- Wed Mar 04, 2020 8:28 pm
For me, fishing is about what's fun, not about what's best. I want an enjoyable outing. I only want one fish for dinner, which is pretty easy to do if I'm allowed to do it my way. If I catch more, back they go. Choosing line might be different for those who are competitive or want a bigger stringer.
I prefer monofilament because I like the feel, and because it's what I grew up on. Every time I tried braid it felt like I was trying to fix something not broken. I've tried all the brands of braids and keep going back to mono. The braids promising to feel like mono have all been disappointments.
To answer your question, I change my line as needed. I can feel the abrasions on mono. If a fish drags me through oysters or barnacles, I'll know by the feel, and I'll peel off enough line to get past the abrasions before retying the lure. If I lose enough line this way, I'll respool rather than splice. Mono is cheap enough to just take it all off.
I've never noticed age-related degradation in monofilament. I've got spools of mono over twenty years old and the line works fine. I use both baitcasters and spinning reels. I use Trilene Big Game on the baitcasters and Trilene XL on the spinning reels. Big Game is a tad stiffer with better abrasion resistance. Trilene XL is limper and better suited for spinning reels (in my opinion).

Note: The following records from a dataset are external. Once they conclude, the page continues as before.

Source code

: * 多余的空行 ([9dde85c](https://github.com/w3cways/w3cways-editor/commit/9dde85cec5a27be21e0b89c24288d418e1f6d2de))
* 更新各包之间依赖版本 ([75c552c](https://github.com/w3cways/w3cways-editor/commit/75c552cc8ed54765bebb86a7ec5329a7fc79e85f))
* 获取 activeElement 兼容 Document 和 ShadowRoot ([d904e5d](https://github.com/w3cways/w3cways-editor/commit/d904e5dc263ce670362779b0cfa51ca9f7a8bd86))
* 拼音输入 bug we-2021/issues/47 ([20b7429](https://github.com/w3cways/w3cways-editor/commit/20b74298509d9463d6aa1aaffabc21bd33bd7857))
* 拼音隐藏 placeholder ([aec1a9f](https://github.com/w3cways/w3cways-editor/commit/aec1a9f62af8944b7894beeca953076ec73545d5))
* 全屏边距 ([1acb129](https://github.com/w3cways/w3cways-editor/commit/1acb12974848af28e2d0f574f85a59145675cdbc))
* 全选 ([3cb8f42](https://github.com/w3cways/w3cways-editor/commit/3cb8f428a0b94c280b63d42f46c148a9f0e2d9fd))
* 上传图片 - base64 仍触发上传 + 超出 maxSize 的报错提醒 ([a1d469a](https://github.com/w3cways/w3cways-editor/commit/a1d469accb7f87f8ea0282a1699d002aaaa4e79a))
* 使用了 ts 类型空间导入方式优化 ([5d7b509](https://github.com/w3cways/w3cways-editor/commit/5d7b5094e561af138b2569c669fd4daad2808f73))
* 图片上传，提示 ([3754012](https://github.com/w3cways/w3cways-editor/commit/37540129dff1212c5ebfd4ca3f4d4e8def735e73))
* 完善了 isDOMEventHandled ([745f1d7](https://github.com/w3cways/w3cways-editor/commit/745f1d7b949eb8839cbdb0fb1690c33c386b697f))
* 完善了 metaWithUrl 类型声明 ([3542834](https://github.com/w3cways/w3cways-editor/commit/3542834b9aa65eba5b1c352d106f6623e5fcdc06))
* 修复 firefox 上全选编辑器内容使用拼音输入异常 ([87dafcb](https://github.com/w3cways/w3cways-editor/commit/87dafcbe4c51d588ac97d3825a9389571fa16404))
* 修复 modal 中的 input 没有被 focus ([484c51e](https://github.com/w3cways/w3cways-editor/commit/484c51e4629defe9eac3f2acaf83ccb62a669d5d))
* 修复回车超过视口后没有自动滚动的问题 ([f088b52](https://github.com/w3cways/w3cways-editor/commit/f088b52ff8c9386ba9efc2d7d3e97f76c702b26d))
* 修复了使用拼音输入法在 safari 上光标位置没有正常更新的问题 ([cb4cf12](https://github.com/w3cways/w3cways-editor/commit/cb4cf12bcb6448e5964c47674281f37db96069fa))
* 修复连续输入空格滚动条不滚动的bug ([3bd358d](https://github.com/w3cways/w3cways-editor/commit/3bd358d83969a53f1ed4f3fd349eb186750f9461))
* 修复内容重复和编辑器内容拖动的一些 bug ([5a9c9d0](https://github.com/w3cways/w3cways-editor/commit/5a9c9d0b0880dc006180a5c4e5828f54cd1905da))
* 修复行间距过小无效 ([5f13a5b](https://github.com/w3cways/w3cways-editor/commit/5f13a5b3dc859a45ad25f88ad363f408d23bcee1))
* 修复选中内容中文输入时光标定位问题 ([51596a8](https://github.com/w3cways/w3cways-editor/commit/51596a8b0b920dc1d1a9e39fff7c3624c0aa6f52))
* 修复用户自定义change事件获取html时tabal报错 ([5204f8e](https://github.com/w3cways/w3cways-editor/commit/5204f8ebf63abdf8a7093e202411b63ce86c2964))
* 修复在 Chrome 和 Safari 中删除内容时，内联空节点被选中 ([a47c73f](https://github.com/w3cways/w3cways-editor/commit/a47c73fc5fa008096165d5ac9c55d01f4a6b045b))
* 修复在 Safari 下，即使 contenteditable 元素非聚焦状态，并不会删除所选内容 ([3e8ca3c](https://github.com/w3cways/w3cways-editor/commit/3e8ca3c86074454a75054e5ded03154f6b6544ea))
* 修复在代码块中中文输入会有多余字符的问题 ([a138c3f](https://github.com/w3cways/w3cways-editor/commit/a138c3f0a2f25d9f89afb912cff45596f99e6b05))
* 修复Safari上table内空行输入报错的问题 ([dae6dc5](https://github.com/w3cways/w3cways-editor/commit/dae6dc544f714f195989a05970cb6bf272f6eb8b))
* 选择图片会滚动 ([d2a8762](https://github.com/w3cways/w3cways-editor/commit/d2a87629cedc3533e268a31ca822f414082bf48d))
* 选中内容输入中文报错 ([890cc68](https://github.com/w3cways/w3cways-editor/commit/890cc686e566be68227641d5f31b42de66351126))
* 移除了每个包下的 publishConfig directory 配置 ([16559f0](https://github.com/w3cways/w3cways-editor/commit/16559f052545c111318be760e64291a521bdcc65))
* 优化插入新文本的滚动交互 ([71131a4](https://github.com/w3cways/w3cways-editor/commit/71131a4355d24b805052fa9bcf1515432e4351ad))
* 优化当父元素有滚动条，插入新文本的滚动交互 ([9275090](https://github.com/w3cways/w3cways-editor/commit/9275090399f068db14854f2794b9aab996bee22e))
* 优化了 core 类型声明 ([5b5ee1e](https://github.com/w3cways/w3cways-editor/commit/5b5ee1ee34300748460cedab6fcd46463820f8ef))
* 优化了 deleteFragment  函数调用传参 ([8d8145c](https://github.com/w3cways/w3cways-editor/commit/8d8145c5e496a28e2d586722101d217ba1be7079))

I use my baitcasters, Calcutta 400b's, on 7.5' popping rods with 20lb mono. These rods can hurl lures down to about a 1/2 oz, and jigs down to about 1/4 oz. But I typically throw heavier stuff with these rods, like 3/4 oz - 1 oz spoons or spooks. It's also my favored rig to use with Carolina rigs with live bait for flounder, reds, and specs. I use 1 oz or 2 oz egg sinkers with a gamakatsu shiner hook, somewhere between size 1, 1/0, and 2/0 depending on what bait I'm using.
My spinning outfits are light tackle. My Stradic 2500 reels have 8lb Trilene XL. My Stradic 4000 reels have 10 lb Trilene XL. I can hurl jigs 1/8 oz or less with these rigs. I also like using 3/8 oz and 1/2 oz spoons and the smaller zara puppy after changing the hooks to saltwater grade. The zara puppy, despite it's small size, has got me some fish when spook junior and super spook failed. It creates a higher frequency wake when walked, and I think fish interpret this higher frequency as panic. That's my theory.
It comes down to how you enjoy fishing as to whether you choose braid or monofilament, because they both work. For me, the choice is monofilament. A lot of braid users want an explanation and I can't offer it, although I've tried. I wonder, if I were to get into fishing today and, given the choice of lines today, would I still choose monofilament? I think probably not. I think my affinity toward mono has more to do with experience and familiarity. All things being equal, the super lines look like the better option, so I might not even have tried mono if I were to start from scratch today. Try both and see which you prefer.